| Materials provided |
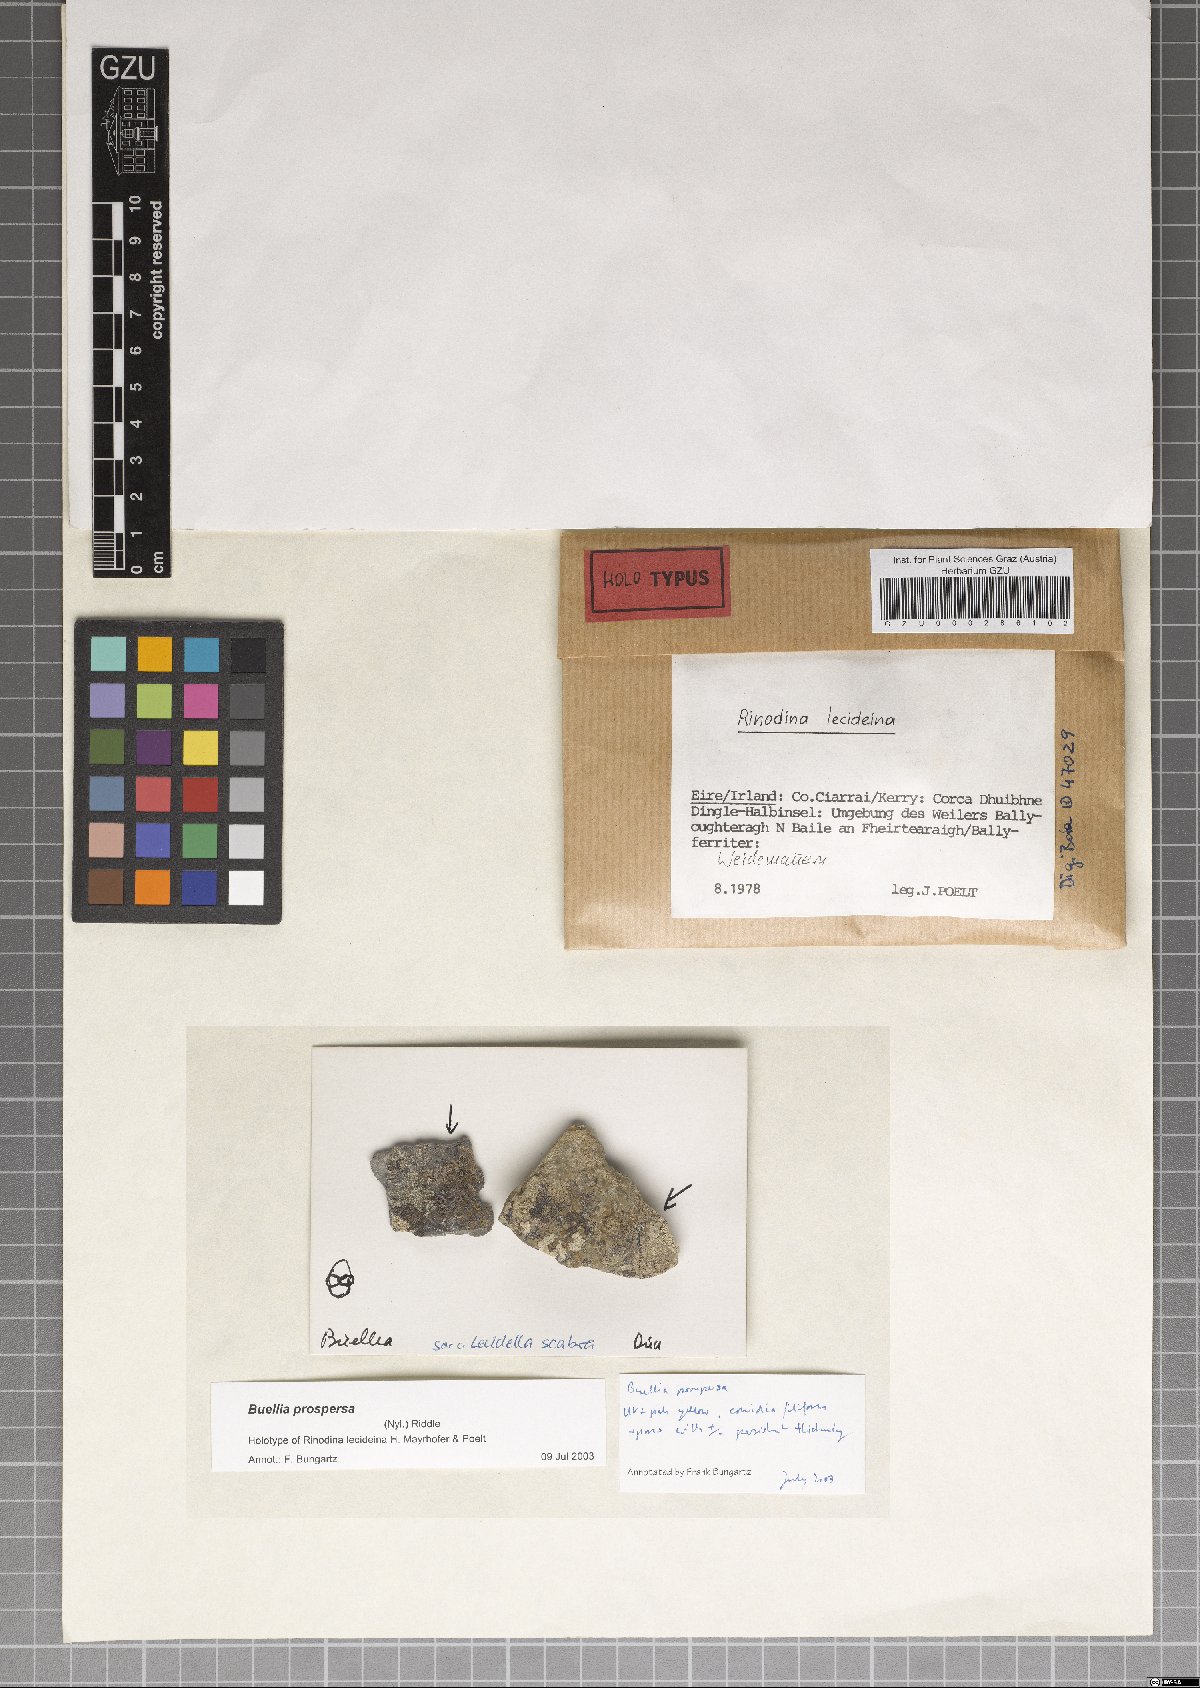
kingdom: Fungi
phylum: Ascomycota
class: Lecanoromycetes
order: Caliciales
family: Caliciaceae
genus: Amandinea
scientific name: Amandinea lecideina
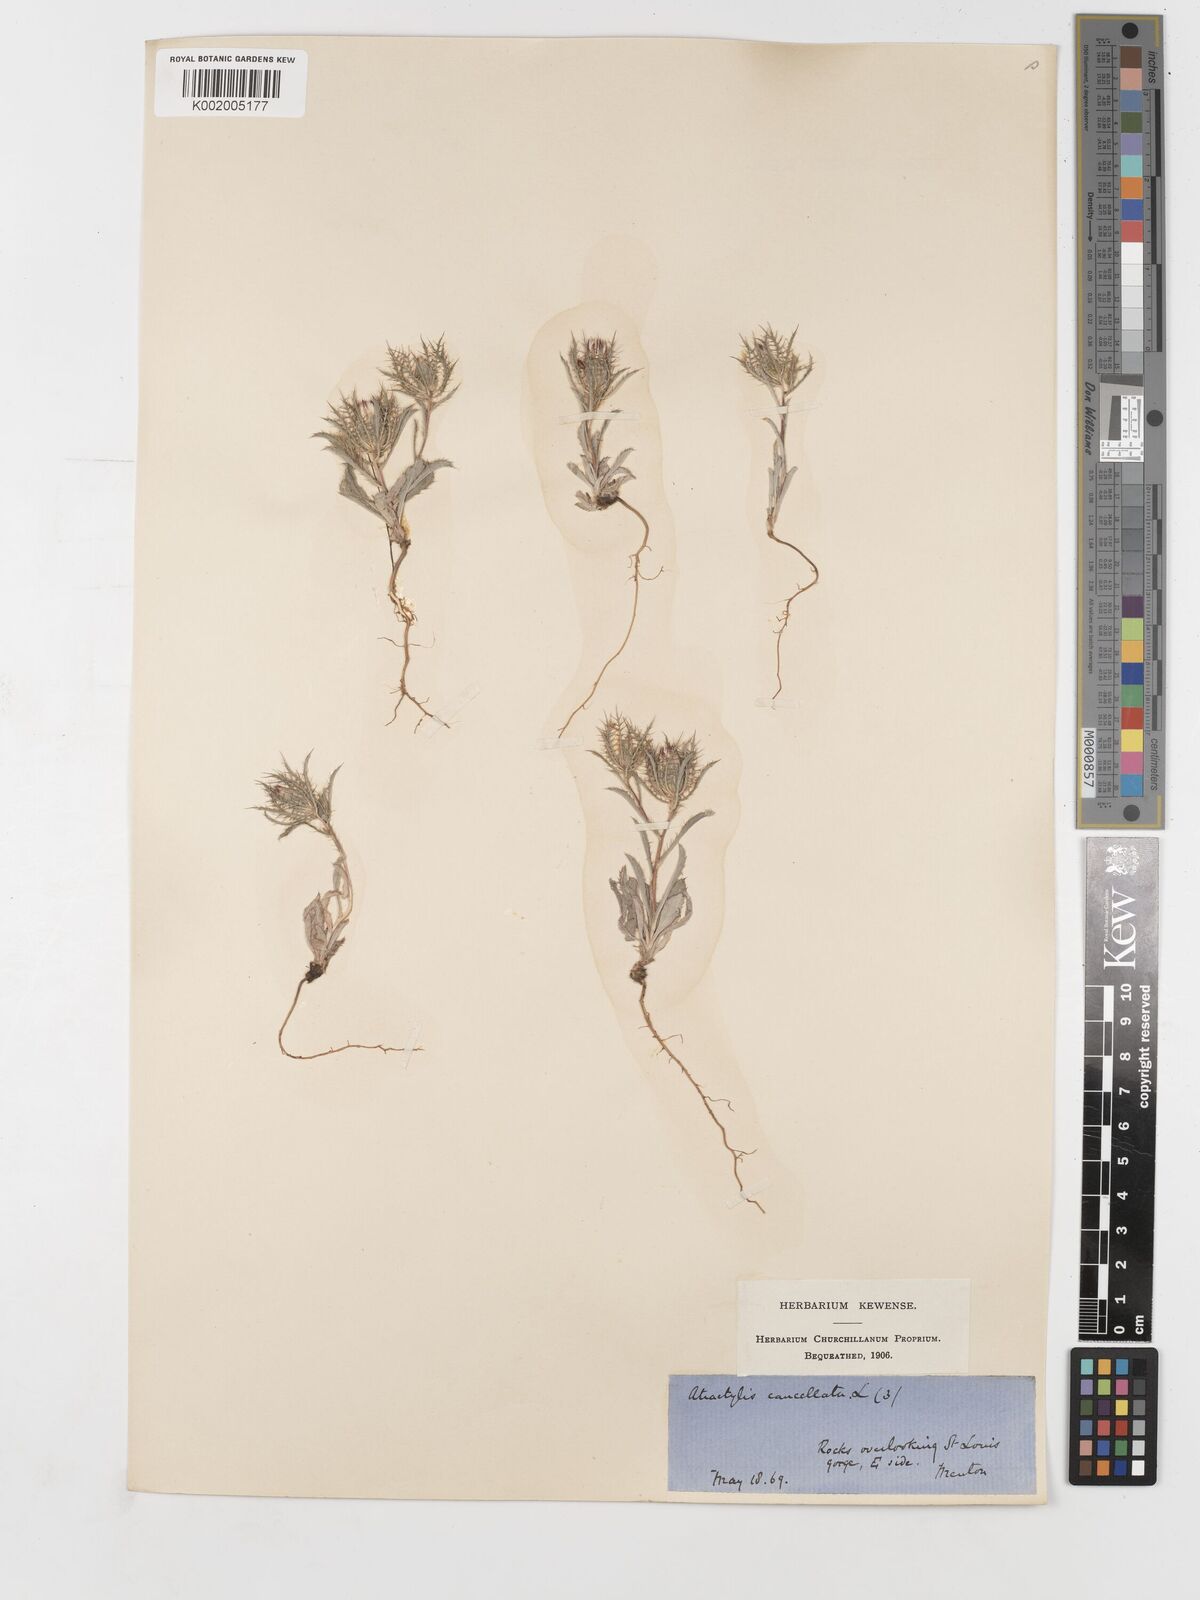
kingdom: Plantae
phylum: Tracheophyta
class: Magnoliopsida
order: Asterales
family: Asteraceae
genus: Atractylis
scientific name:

| Your instructions |
Copy out every line of the records above word for word, leaving out the pictures.

| Final answer |
kingdom: Fungi
phylum: Ascomycota
class: Lecanoromycetes
order: Caliciales
family: Caliciaceae
genus: Amandinea
scientific name: Amandinea lecideina
kingdom: Plantae
phylum: Tracheophyta
class: Magnoliopsida
order: Asterales
family: Asteraceae
genus: Atractylis
scientific name:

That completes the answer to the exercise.